If New Delhi is really against foreign direct investment in cigarettes and other tobacco
products, it should without further ado see that the Industrial Policy which
ushered in reforms in 1991 as also the regulations framed under the Foreign
Exchange Management Act (FEMA) 1999 unambiguously convey its stand. BATs indication
that it might bid for a higher stake in VST it now holds 32.7 per cent
through the open offer or the preferential route only shows that in its assessment the
issue of FDI in this sector still remains open. Significantly, as reports suggest, an
inter-ministerial meeting recently deliberated on the negative fallout of allowing FDI in
tobacco products. Also, there is no clear pointer on how the Centre proposes to combat the
growing menace of smuggling of cigarettes, although it is in possession of studies which,
apart from highlighting the resultant huge loss of revenue, reveal that tobacco MNCs, as
part of their market-entry strategies for their global brands, adopt various means to
provide impetus to contraband sales.
The Industrial Policy, as it obtains now,
only stipulates that an industrial licence is a must for manufacture of cigars and
cigarettes of tobacco, and tobacco substitutes. The other stipulation is for a
no-objection certificate (NoC) which is anyway required in all sectors where an MNC
already has a shareholding, to ensure that fresh investment does not result in a conflict
of interest to the detriment of existing shareholders. Even the relatively recent RBI
notification, of May 3, 2000, on FEMA regulations confirms that the Centre has shied away
from taking an anti-FDI stand; perhaps because it finds the issue sensitive.

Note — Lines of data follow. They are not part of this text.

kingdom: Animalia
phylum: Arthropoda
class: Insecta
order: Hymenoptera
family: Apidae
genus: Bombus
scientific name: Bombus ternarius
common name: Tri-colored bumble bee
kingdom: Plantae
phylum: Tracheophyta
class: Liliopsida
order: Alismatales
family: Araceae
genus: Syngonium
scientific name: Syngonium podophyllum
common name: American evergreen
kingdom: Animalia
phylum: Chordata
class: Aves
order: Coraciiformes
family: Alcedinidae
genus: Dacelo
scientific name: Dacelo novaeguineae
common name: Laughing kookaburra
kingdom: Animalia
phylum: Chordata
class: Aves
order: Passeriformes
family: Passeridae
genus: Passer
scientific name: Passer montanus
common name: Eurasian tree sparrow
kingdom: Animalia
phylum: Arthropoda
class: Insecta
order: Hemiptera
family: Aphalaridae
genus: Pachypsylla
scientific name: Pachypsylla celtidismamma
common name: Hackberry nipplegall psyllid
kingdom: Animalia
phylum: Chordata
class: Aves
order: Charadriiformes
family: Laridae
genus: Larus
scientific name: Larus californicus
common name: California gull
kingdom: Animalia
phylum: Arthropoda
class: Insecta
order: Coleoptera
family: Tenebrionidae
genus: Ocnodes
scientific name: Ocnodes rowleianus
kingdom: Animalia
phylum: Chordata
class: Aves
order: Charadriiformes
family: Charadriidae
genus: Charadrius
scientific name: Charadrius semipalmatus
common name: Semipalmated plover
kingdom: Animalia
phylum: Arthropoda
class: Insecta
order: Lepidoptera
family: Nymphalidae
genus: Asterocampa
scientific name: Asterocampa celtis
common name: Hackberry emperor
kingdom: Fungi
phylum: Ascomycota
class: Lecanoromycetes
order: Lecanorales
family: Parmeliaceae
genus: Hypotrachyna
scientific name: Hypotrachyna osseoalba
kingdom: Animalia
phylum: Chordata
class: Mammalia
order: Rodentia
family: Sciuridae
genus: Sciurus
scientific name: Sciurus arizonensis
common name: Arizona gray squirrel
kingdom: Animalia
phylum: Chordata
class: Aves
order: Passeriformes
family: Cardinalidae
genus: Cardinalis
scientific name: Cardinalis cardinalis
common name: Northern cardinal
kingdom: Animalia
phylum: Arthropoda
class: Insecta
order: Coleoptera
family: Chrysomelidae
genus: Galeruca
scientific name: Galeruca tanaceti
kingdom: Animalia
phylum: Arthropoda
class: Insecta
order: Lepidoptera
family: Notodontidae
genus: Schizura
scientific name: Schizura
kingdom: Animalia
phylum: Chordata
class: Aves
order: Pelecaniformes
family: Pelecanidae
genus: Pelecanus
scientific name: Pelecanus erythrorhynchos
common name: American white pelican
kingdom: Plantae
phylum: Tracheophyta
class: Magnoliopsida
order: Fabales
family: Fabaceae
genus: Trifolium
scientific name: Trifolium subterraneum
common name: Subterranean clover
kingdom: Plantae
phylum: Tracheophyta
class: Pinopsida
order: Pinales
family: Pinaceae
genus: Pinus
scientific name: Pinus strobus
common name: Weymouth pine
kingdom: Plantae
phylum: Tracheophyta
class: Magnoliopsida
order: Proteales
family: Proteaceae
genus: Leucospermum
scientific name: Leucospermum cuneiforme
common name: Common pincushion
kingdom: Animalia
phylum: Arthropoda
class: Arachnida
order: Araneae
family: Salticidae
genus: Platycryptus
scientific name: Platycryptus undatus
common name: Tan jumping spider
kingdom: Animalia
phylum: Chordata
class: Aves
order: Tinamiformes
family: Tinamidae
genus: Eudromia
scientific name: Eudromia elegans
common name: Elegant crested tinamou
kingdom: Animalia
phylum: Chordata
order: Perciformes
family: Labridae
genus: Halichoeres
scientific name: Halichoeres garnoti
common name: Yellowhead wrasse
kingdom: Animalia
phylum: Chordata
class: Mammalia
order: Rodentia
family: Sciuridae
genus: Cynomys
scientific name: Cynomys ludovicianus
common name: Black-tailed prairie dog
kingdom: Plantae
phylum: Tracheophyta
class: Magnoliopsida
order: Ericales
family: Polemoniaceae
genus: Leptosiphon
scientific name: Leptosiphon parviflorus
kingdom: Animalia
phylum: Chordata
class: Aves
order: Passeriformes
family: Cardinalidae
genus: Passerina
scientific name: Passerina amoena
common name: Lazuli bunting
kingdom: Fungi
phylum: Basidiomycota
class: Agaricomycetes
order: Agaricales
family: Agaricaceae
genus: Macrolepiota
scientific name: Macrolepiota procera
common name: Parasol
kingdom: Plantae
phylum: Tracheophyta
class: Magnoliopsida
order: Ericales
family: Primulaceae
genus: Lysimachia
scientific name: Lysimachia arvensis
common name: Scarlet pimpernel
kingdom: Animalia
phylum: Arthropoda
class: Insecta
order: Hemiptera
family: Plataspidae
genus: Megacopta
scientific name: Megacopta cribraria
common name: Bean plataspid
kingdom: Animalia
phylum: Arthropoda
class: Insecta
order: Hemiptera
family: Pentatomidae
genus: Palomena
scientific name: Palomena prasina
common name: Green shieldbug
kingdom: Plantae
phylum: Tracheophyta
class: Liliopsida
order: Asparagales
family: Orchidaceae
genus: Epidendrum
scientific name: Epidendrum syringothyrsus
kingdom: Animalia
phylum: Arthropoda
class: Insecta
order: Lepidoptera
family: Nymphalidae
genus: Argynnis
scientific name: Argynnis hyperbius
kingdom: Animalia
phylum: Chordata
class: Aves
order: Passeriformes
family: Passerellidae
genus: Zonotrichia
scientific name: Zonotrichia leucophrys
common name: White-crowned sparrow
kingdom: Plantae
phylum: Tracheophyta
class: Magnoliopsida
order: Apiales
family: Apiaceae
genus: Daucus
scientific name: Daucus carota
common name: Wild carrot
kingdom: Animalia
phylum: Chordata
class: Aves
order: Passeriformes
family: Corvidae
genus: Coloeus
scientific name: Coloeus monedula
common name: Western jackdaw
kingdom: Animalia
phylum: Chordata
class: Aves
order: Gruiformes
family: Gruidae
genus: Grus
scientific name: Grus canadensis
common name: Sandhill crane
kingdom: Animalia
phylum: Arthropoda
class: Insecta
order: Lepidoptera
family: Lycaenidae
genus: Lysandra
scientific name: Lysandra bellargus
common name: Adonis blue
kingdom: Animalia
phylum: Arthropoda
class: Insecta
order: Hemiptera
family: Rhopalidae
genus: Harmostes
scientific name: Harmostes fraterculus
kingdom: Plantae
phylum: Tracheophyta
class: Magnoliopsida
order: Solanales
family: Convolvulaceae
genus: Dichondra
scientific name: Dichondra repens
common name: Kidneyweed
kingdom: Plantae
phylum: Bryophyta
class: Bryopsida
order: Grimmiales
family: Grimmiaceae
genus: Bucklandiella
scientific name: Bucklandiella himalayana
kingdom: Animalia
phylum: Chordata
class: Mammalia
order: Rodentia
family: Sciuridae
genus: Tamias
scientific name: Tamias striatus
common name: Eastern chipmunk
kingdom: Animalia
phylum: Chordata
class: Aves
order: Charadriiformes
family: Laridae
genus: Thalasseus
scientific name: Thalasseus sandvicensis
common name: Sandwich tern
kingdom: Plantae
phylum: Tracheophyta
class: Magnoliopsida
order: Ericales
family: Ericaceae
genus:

There is no
mention of tobacco products in Annexure A to Schedule I, that contains the list of
activity/ items for which automatic route of the RBI for investment by persons resident
outside India is not available. Surely inclusion of tobacco products in the list would
have, in a sense, conveyed a message to prospective overseas investors.
What is more, Annexure B to Schedule I,
which details sectoral cap on investments by persons resident outside India, clearly
conveys an impression that 100 per cent FDI is admissible in tobacco products. This is
because it lays down cap for eight sectors telecom, housing and real estate, coal
and lignite, pharma, hotel and tourism, mining, advertising and films and says that
for any other sector/activity, other than those included in Annexure A, 100 per cent FDI
is allowed. Mr. Sikandar Bakht, Industry Minister in the first BJP-led Government, was for
allowing FDI in tobacco products and liquor on a case-by-case basis, while Mr. Murasoli
Maran, Commerce and Industry Minister in the present BJP-led coalition Government, has
expressed himself against 100 per cent FDI in the two sectors "because of social
implications". Such shifting of position is best avoided with clear-cut guidelines in
the Industrial Policy as also the chapter on FDI in FEMA. And, ideally, given the
ramifications of the widespread contraband trade and the momentum that the anti-tobacco
campaign has gathered in large parts of the globe, the Centre should no longer hesitate to
ban FDI in this segment.
A simultaneous step that brooks no further
delay has to be to ban import of cigarettes currently permissible under the Exim Policy,
baggage rules, provision for sale from duty-free shops, and so on. The prescribed
procedures simply provide channels for smuggling to the high-tax Indian market, either by
diversion of stocks from intended destinations or due to leakages from duty-free trade and
import facilities. The provision for free imports from SAARC countries too calls for a
review. And while under WTO norms QRs have been removed with effect from April 1, 2001
nothing prevents New Delhi from raising the import duty from the present 35 per cent as a
preventive measure as, after all, the WTO bound rate is as high as 150 per cent.